Input data
---*---

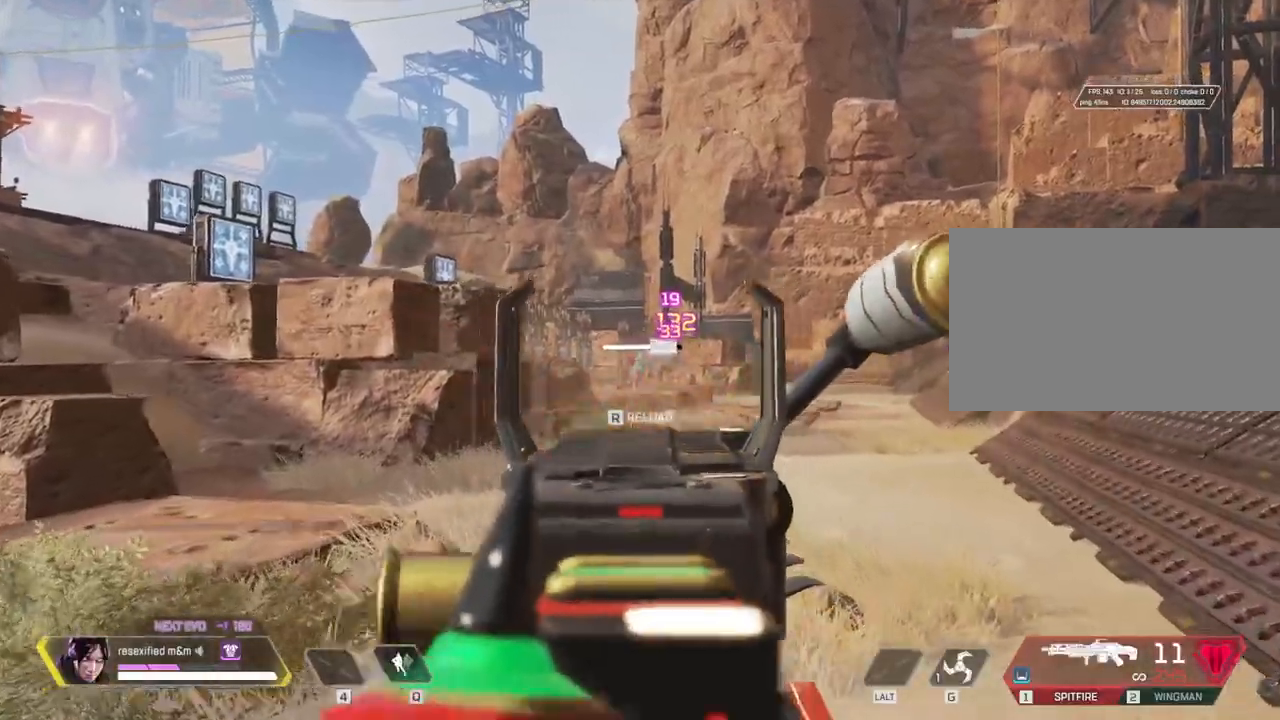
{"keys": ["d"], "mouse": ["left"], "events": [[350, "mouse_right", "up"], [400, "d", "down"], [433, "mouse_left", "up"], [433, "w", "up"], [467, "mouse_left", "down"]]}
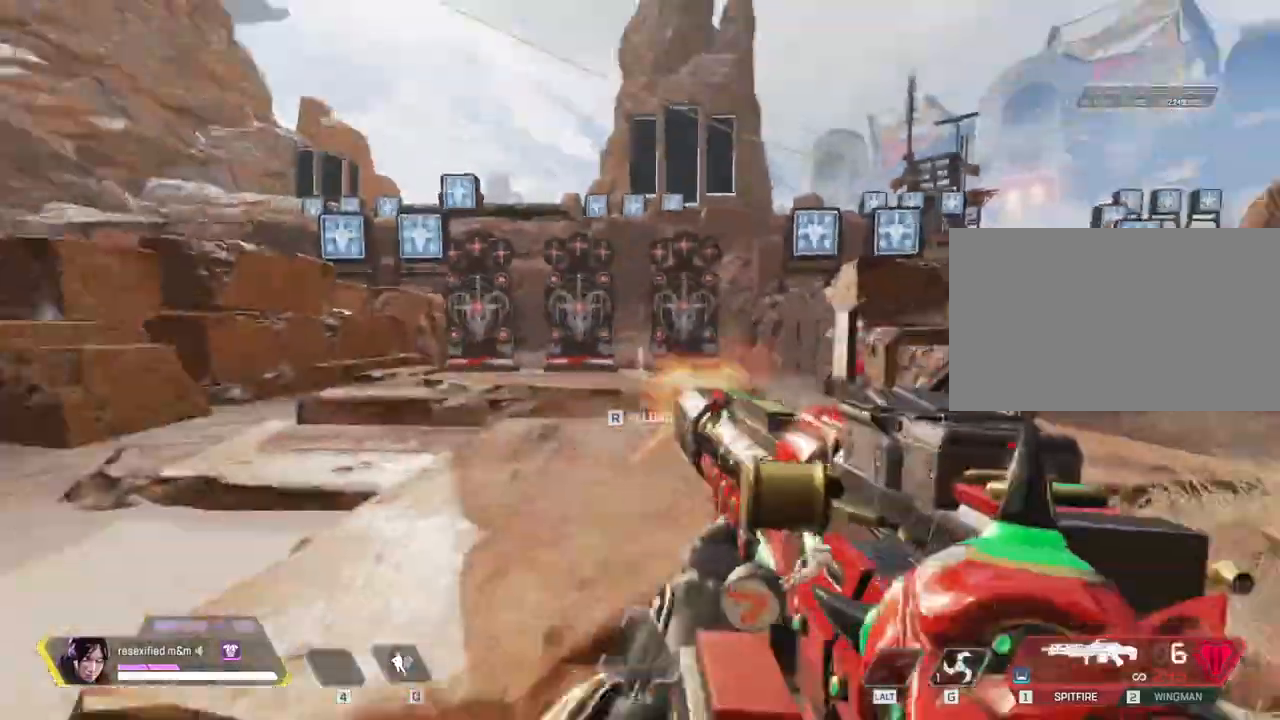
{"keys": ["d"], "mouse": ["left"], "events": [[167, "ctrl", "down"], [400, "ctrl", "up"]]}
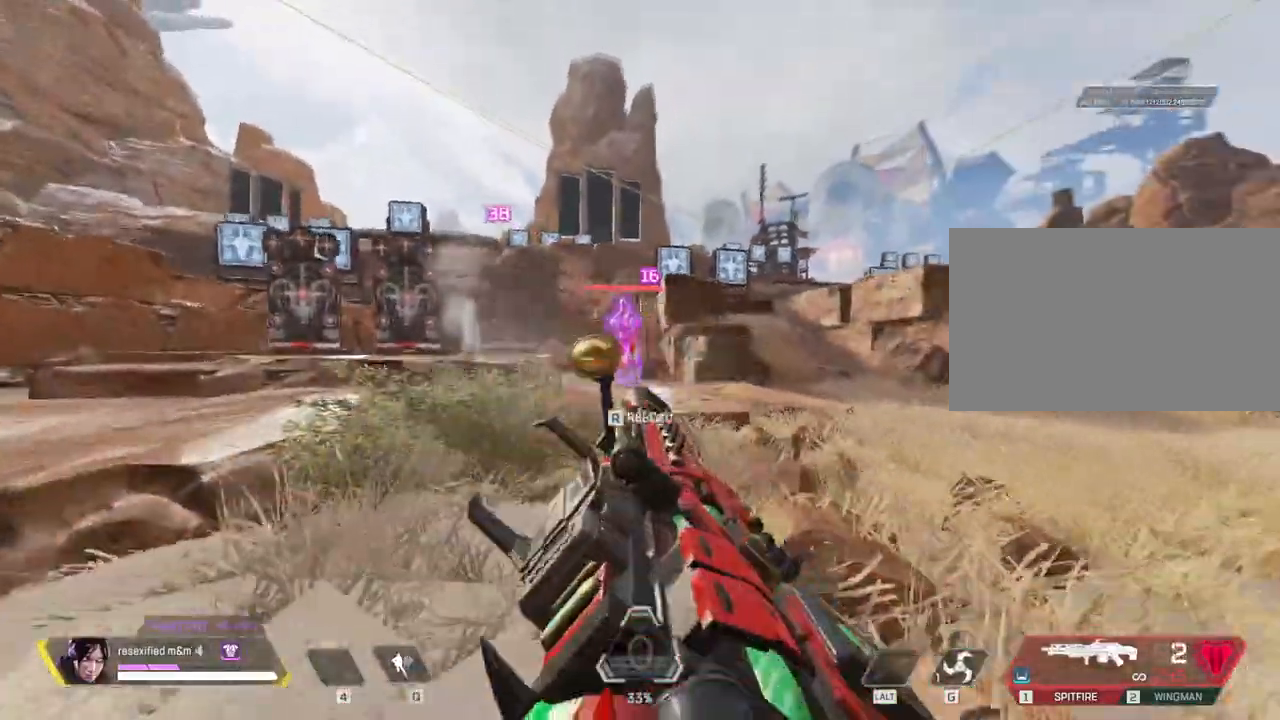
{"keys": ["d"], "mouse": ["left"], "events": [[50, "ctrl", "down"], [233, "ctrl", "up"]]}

---*---

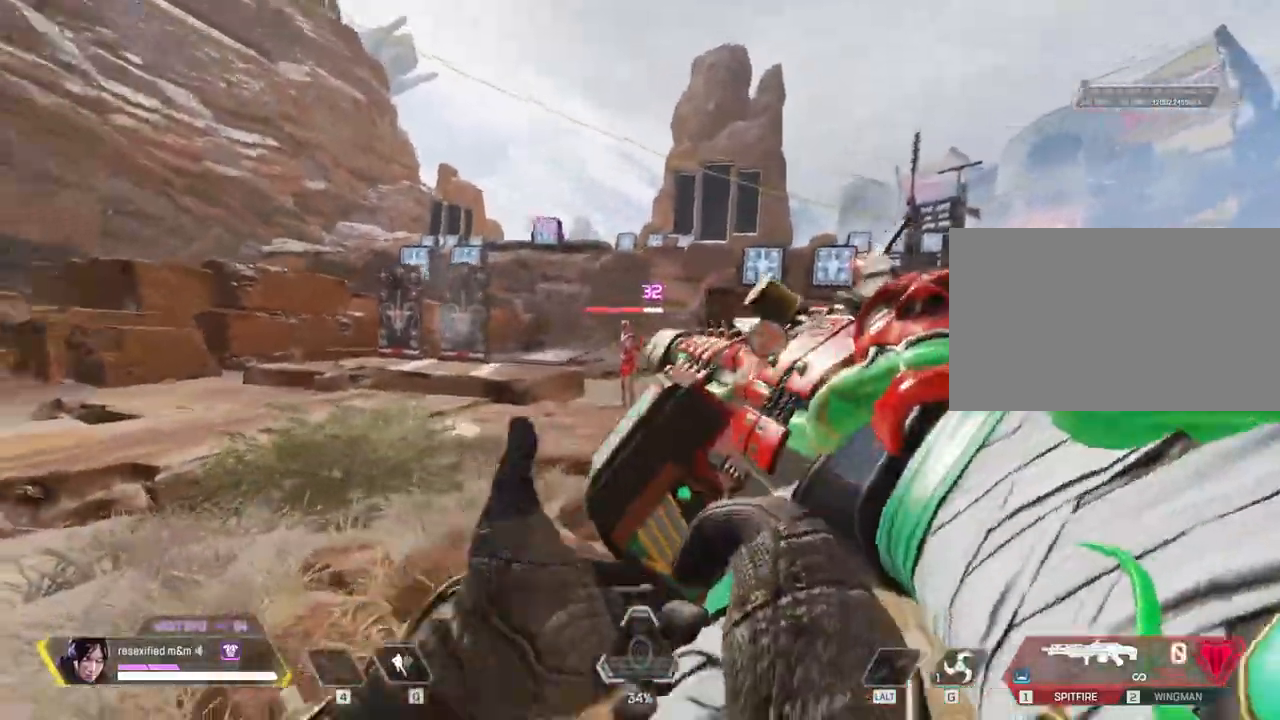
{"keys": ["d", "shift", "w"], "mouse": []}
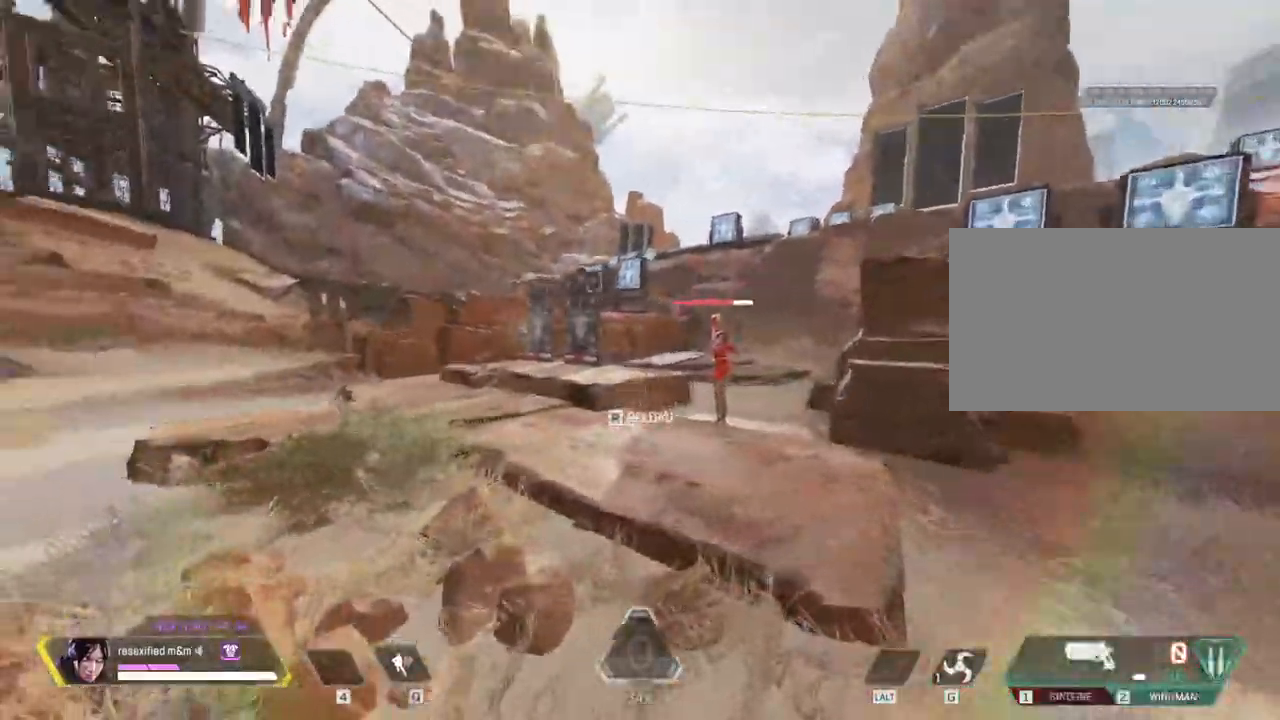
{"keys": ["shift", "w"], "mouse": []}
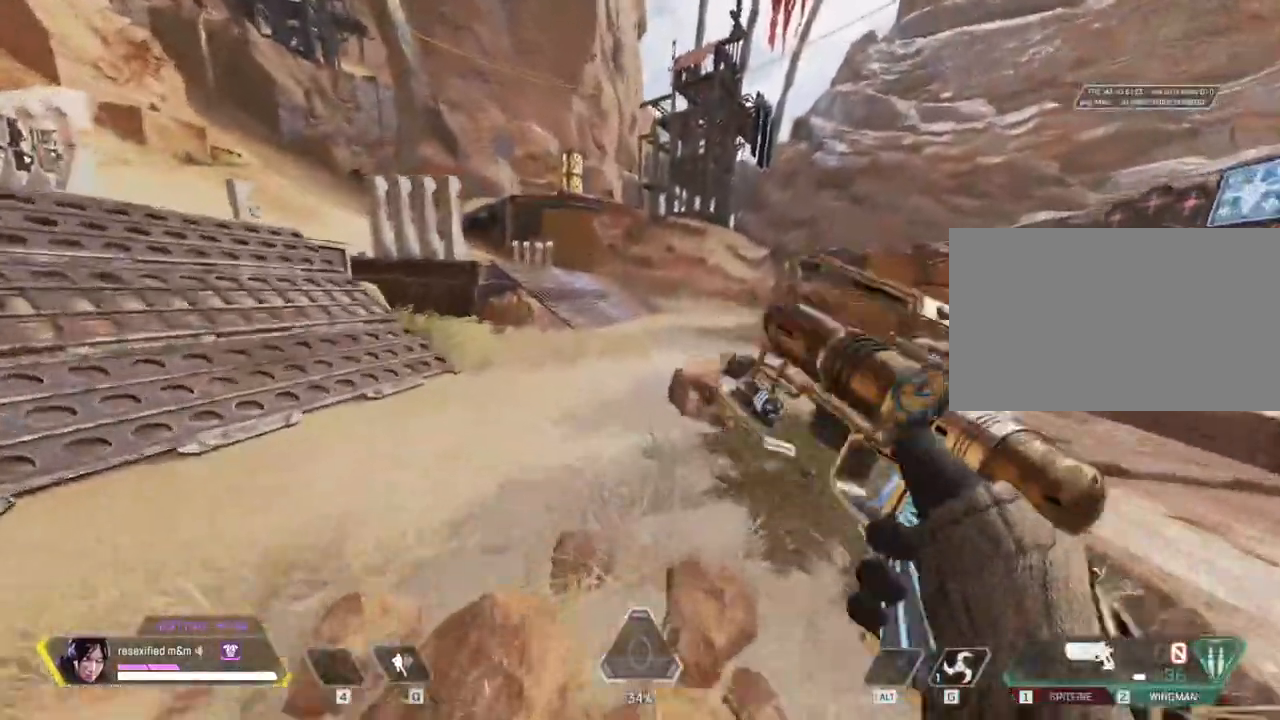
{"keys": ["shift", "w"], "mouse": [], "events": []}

---*---

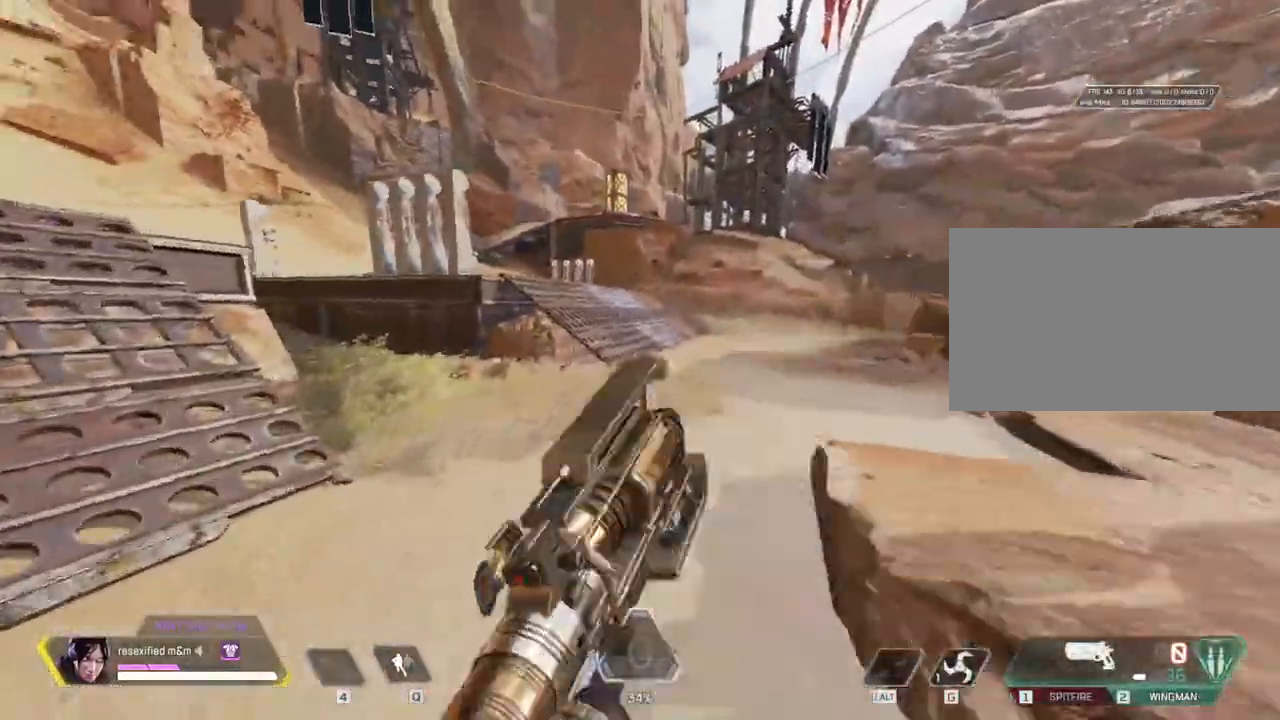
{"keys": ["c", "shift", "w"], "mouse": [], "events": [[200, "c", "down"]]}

---*---

Work request
Check each line of the material for "down". Copy the ones that have it.

Your solution
{"keys": ["d"], "mouse": ["left"], "events": [[350, "mouse_right", "up"], [400, "d", "down"], [433, "mouse_left", "up"], [433, "w", "up"], [467, "mouse_left", "down"]]}
{"keys": ["d"], "mouse": ["left"], "events": [[167, "ctrl", "down"], [400, "ctrl", "up"]]}
{"keys": ["d"], "mouse": ["left"], "events": [[50, "ctrl", "down"], [233, "ctrl", "up"]]}
{"keys": ["c", "shift", "w"], "mouse": [], "events": [[200, "c", "down"]]}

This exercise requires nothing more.